A revolution is taking place. Don’t get too excited or you may scare it away – but it is clear now that ecological awareness is moving steadily from the margins of political, social and technological thinking into varying degrees of action by individuals, businesses and governments.It may be a false dawn and we could all go back to good ol’ smokin’, pollutin’ and wastin’, but there is enough technological and intellectual momentum building worldwide to suggest that we are in the process of changing for the better our relationship with nature. The process is muddled, slow and sometimes incoherent, but it’s all leading to dramatic shifts in the way we live, work and do business with each other.
Consider how far we have all come in just a generation. Have you thought about installing or have you bought renewable electricity? Have you deliberately not taken an aeroplane, or bought a less powerful car? Have you chosen to eat food that has not travelled vast distances, or which has been grown without pesticides? Have you thought about voting for a political party or an individual because of their record on the environment? Or complained about people smoking or littering the streets? Have you tried to recycle more and turn off more lights? Have you started to link heatwaves and hurricanes with climate change, or wondered what kind of physical world your children will inhabit?

As Al Gore has said, “We are all environmentalists now”, which is just as well because the signals are that modern man, obsessed with economic growth, is on the way to creating a degraded and impoverished world in which fewer and fewer people live well and more and more species are denied even the fundamentals of life – clean air, water and enough food.
And now consider how far we may have to go in the next 20 to 30 years just to get through without catastrophe or resource shortages that cripple our economies or lead to immense social upheavals and strife. Even the least alarming and most cautious forecasts by scientists and governments suggest ecological change is going to accelerate rapidly as climate change, population growth and industrial development puts extra stress on societies.
If you cannot see why change is necessary, just stretch the imagination. Within most of our lifetimes there will at least two billion more people alive – another China and a half, or nearly 10 times as many as live in western Europe today.
So there will be nine billion people alive, all being encouraged to consume as much oil, water, land, minerals, wood and stone as we in Britain do today. That would mean something like 1000 times as many aeroplanes, 10 times as many cars and half as much food and water again being needed.

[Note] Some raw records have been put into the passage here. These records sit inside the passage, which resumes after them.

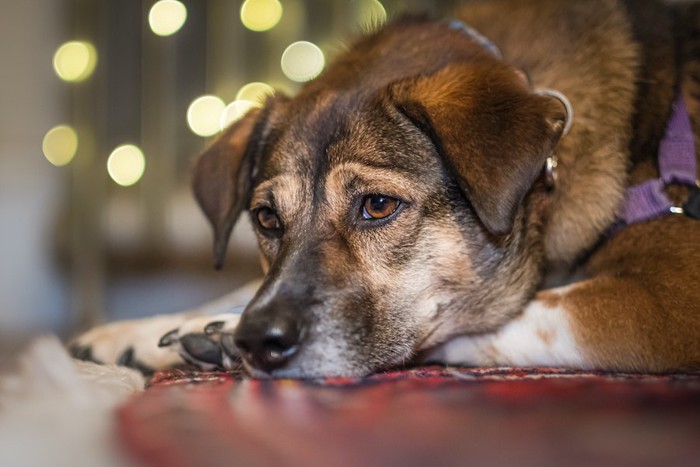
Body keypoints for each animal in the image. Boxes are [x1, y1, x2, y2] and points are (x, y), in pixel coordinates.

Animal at [72, 0, 700, 380]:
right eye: (266, 219)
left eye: (377, 206)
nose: (258, 340)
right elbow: (245, 285)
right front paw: (147, 330)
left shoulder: (669, 298)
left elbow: (499, 318)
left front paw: (220, 333)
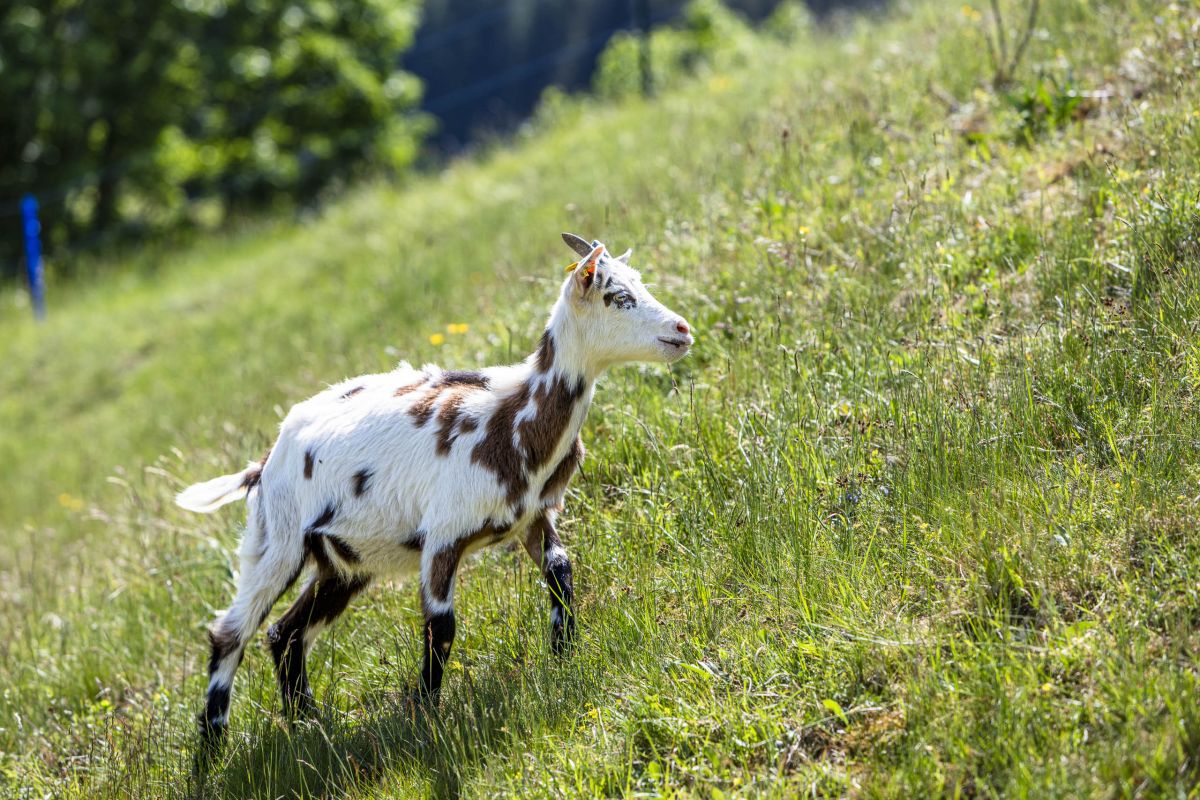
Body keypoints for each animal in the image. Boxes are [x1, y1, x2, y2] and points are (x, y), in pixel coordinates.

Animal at [176, 233, 693, 746]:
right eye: (617, 297)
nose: (682, 329)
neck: (512, 419)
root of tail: (265, 463)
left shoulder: (535, 516)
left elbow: (561, 574)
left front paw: (564, 658)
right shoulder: (443, 534)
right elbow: (441, 624)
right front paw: (425, 714)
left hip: (343, 560)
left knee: (286, 633)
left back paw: (310, 726)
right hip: (278, 543)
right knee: (230, 633)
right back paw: (215, 746)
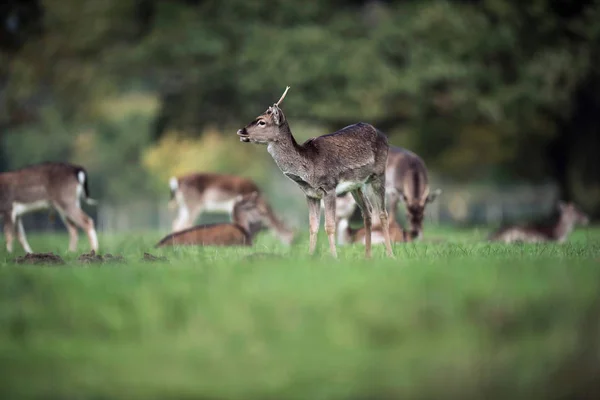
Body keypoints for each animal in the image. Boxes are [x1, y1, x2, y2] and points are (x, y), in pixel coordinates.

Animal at [237, 86, 396, 258]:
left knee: (382, 213)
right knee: (367, 212)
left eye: (261, 121)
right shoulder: (310, 194)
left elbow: (329, 226)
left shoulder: (329, 187)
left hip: (378, 174)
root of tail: (384, 136)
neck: (308, 169)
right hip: (357, 185)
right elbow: (313, 227)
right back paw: (367, 256)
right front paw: (311, 256)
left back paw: (390, 254)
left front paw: (334, 257)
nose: (241, 131)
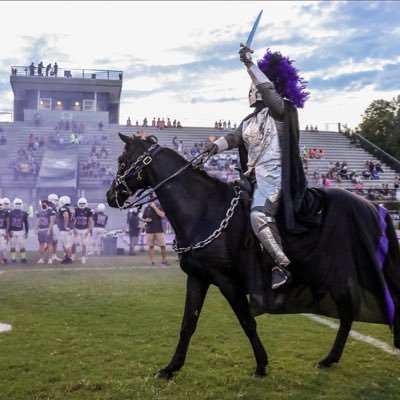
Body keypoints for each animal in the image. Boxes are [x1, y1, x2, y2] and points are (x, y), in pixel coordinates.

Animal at [106, 134, 400, 378]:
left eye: (122, 161)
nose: (110, 196)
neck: (204, 209)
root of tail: (376, 206)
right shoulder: (198, 278)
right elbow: (188, 323)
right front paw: (171, 368)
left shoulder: (227, 281)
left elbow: (247, 321)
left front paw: (261, 365)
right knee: (348, 313)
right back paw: (329, 359)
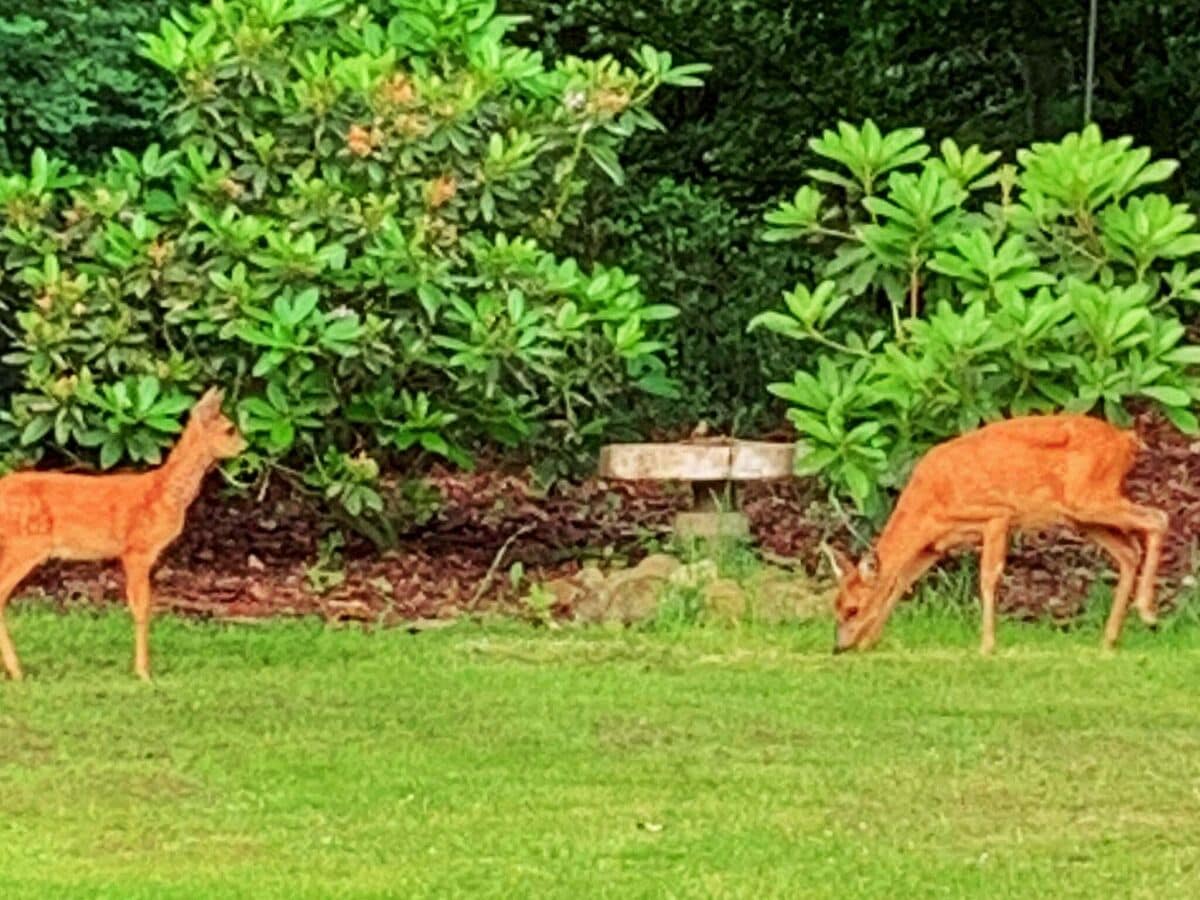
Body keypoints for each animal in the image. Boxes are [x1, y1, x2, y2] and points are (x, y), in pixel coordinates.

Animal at [0, 388, 243, 681]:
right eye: (230, 429)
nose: (245, 447)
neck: (163, 492)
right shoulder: (137, 549)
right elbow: (141, 607)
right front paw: (143, 673)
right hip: (24, 544)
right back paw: (17, 671)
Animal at [830, 415, 1166, 657]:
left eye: (853, 608)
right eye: (836, 606)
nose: (838, 647)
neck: (929, 501)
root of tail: (1126, 440)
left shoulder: (996, 515)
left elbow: (988, 578)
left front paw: (987, 645)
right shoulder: (934, 545)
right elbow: (902, 580)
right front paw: (869, 642)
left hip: (1091, 498)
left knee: (1158, 518)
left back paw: (1147, 613)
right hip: (1082, 513)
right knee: (1129, 550)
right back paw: (1110, 639)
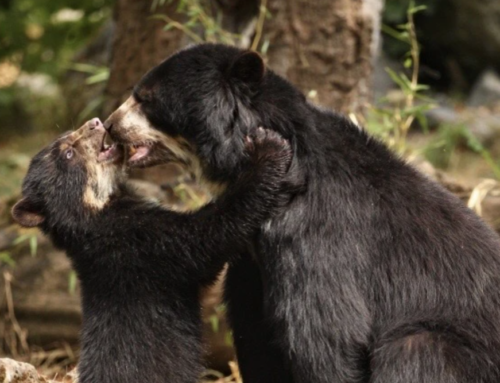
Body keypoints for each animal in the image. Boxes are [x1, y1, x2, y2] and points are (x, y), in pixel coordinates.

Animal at [11, 118, 294, 382]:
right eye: (68, 153)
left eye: (69, 134)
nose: (96, 121)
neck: (96, 211)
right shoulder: (144, 245)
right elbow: (211, 234)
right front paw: (268, 148)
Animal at [103, 44, 500, 383]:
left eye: (146, 98)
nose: (109, 124)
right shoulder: (251, 262)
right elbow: (255, 332)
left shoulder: (317, 233)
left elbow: (327, 333)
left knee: (416, 350)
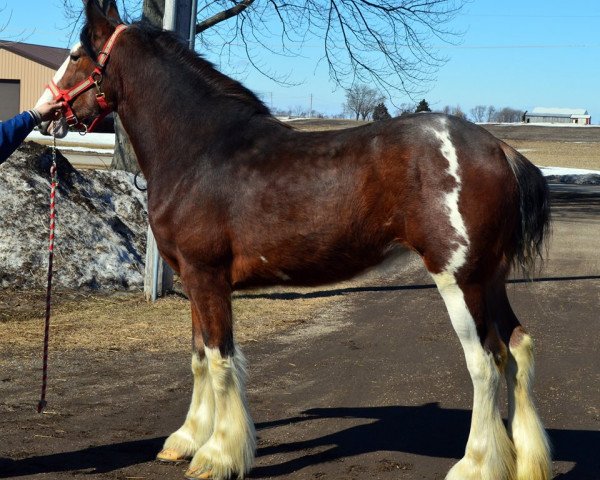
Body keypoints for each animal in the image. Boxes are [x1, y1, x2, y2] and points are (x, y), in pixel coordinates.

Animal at [36, 1, 552, 478]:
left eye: (77, 55)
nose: (44, 113)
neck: (200, 150)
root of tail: (498, 149)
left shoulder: (208, 278)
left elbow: (221, 362)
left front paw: (218, 455)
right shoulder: (193, 283)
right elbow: (199, 359)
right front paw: (186, 440)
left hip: (460, 281)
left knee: (485, 361)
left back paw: (475, 464)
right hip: (490, 279)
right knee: (517, 349)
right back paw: (527, 461)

Forget it. This would also require several new planets, so something will have to give – and it’s going to be the environment.
So far there is no Plan B, but as the scale of the ecological crisis dawns, some radical big ideas are emerging. Most are technological and managerial. The first is to compel industry to come up with goods that need fewer resources to make, use less energy to run, and which when they are finished with can become the raw materials of another industrial process.

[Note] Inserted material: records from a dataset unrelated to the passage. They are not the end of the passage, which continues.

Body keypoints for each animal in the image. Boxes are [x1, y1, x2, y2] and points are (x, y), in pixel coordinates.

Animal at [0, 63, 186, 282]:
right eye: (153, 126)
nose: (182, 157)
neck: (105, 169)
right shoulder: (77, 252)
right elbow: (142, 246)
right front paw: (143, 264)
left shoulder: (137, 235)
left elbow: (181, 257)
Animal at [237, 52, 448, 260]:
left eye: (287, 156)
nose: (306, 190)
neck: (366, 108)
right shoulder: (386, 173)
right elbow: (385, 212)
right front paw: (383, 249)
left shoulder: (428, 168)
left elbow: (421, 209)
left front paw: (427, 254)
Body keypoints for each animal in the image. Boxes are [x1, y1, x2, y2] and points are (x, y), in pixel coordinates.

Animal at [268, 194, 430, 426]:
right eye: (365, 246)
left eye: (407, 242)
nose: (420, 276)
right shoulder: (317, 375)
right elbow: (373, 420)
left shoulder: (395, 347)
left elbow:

It may need new laws or pressure from consumers to get there, but a fourfold decrease in resource use is considered an absolute minimum for life in 2050. Few people can imagine everyone smoking fags on the London underground any more, and our grandchildren will wonder how on earth cars could be conceived that used a whole gallon of petrol to take one person 15 miles, and which were thrown into a hole after a few years.
But then most people will look back on 2006 and think we lived in prehistoric conditions. They will wonder why everyone did not generate their own electricity but allowed a national grid system to waste more than half of what was generated. They will ask why houses leaked heat, and why we needed nuclear power when solar and marine power was possible. It may always be a mystery why we travelled and polluted so much, or how we became addicted to oil.
But new generations will also regard what was happening today as really significant. We are seeing the shy emergence of a global carbon economy, which could genuinely counter climate change. Britain must reduce by 90% its climate changing emissions in the next 40-odd years, which seems daunting but is actually only about 3% a year. Big industry can already trade carbon just like coffee, oil or pork bellies, but by 2020 or sooner everyone in Europe could have personal carbon emission quotas, set by governments. Imagine going to a cash machine to buy extra quotas to go on holiday, or to drive more than 5,000 miles a year. What effect would real carbon constraint have on where individuals live, or how we travel?
But that may be just the start. Beyond personal emission trading comes the potential of resource economies developing. Every good and transaction, every movement and action, may in future be valued by its embodied carbon or water. That melon you buy in the supermarket is effectively several hundred litres of precious groundwater exported from southern Spain. That computer which needed tens of thousands of litres of water and scarce metals to make may have to be rethought. A global hydro economy would demand that industry and farming use less water, and would encourage different crops to be grown and fewer animals to be bred for food.
This is just the start. Today we begin to switch to green electricity, put photovoltaic cells and micro power plants on our roofs, buy local produce, and travel and consume less. Tomorrow, it will be much easier, cheaper and more convenient to change to a green lifestyle. But we will still ask ourselves why it took us so long.